I would wager that the ratio of unique words to total vocabulary is higher for inflected, affixal and agglutinative languages, and lower for uninflected periphrastic languages.  So...English, Chinese and Indonesian would be low, whereas Manchu, Arabic, Sumerian, Cree, and Latin would be high.
Brian Tawney
-----Original Message-----
From: owner-vms-list@xxxxxxxxxxx [mailto:owner-vms-list@xxxxxxxxxxx]On Behalf Of Marke Fincher
Sent: Wednesday, September 29, 2004 7:49 AM
To: vms-list@xxxxxxxxxxx
Subject: VMs: provable?

Consider two documents.   They are both created by piecing together 'chunks'
selected from a small underlying text.    In one case it is an English document
and the chunks are English words taken from an English dictionary.  In the other
case the chunks are selected randomly with a window moving over some 
master page.   In the first case the choice of selection is dictated by an intended
meaning, and in the second it is random.   But how do you tell the difference?

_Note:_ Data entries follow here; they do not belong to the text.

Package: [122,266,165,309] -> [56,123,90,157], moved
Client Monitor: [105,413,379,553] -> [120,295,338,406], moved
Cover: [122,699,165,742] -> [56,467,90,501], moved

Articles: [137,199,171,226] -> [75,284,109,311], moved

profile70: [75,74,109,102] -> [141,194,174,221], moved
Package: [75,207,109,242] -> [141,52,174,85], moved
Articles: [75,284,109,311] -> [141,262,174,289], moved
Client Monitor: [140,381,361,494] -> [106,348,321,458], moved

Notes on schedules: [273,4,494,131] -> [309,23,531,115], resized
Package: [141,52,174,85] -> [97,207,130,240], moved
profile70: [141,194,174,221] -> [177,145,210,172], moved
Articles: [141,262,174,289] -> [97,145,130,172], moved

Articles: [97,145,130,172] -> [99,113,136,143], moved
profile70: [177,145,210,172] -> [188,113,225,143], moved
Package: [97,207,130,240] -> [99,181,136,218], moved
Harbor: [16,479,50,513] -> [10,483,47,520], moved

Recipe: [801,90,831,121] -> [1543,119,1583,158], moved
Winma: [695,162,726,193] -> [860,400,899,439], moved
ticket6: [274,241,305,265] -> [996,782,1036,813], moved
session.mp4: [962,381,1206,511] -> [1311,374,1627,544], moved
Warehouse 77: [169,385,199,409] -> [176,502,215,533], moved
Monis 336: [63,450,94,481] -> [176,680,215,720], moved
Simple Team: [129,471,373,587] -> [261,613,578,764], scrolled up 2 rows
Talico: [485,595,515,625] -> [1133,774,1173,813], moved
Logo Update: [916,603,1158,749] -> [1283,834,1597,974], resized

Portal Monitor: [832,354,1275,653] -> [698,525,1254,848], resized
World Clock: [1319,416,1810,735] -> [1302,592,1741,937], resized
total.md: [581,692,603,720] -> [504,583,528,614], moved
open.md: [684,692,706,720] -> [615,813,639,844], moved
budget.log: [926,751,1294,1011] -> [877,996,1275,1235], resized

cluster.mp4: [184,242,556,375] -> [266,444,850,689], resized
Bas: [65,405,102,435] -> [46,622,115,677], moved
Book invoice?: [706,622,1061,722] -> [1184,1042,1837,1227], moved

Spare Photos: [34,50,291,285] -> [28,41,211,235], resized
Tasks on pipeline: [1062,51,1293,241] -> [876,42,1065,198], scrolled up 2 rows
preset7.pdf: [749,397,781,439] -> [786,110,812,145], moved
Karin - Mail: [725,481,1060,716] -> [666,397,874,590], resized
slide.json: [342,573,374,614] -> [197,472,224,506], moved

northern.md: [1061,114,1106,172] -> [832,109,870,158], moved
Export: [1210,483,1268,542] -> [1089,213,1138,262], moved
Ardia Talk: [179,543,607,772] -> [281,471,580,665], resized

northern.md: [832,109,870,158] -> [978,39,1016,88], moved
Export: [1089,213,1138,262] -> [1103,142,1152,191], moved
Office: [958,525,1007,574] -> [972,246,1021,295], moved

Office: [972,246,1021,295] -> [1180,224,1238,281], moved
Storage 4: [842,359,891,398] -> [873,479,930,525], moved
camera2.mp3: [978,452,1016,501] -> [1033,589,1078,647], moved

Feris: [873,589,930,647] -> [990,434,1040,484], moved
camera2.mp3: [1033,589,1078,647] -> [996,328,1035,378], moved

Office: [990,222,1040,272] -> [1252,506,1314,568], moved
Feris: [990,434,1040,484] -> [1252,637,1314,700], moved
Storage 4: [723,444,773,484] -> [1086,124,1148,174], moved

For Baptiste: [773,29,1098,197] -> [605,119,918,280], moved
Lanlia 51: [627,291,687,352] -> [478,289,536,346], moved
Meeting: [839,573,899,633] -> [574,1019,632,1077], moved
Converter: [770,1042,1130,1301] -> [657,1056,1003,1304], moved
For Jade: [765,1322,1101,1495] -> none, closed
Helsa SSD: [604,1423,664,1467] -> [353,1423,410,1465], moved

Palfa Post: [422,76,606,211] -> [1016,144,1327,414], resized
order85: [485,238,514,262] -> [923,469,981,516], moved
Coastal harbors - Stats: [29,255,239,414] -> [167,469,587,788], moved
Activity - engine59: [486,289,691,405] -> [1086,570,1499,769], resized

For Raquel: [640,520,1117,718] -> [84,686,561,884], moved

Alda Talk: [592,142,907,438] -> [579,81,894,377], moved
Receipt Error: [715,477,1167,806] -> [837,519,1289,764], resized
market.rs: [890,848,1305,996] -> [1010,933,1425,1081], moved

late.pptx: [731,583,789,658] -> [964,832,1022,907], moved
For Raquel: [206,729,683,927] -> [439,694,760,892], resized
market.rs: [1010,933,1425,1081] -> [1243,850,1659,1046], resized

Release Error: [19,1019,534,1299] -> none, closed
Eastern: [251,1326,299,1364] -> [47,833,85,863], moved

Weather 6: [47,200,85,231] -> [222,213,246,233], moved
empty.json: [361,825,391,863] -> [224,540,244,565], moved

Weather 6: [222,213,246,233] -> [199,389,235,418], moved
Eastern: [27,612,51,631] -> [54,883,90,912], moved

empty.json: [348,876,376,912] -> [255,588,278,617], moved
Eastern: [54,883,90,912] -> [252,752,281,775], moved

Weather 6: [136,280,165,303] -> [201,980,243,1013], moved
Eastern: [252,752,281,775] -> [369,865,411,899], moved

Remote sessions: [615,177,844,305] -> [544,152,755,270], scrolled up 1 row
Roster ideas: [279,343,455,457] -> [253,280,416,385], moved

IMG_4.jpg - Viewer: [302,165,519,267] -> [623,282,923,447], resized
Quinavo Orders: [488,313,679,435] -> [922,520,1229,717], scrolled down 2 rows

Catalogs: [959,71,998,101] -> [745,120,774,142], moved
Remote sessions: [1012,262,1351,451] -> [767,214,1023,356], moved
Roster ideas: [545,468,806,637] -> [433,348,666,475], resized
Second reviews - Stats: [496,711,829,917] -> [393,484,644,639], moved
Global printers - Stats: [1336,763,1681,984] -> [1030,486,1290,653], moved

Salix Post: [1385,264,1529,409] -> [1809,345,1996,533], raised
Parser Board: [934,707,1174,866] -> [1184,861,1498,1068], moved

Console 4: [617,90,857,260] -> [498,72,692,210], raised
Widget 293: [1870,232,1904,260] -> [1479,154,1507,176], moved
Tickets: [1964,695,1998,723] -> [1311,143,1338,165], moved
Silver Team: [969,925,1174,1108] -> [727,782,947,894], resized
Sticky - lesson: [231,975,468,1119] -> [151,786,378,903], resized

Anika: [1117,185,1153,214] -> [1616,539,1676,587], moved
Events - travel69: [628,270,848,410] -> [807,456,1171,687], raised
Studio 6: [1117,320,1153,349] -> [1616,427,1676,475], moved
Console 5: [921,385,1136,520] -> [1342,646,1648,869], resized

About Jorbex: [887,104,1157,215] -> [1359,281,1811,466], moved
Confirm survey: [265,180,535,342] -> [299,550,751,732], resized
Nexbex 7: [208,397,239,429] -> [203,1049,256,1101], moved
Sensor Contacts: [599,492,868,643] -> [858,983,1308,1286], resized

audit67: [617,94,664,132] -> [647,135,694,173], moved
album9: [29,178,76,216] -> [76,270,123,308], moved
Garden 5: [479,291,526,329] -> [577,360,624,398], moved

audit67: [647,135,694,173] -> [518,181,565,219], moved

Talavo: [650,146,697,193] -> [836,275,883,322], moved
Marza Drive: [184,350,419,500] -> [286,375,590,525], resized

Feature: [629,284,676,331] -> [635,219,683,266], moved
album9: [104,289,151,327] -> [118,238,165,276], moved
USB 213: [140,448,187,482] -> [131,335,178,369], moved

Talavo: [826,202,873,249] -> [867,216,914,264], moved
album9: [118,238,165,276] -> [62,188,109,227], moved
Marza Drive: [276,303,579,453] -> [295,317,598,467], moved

You can't prove the English one wasn't created with the window technique; you
just have to allow different window sizes and accept an improbable (but possible)
set of choices for window positions.
You similarly cannot prove the random one has no meaning....
P.S.   The bug I found was introduced for the last experiment only.  Apologies again.
P.P.S   I think it is vital to bear in mind at all times that over 6000 of the 8700 VMs
words occur only once in the whole manuscript.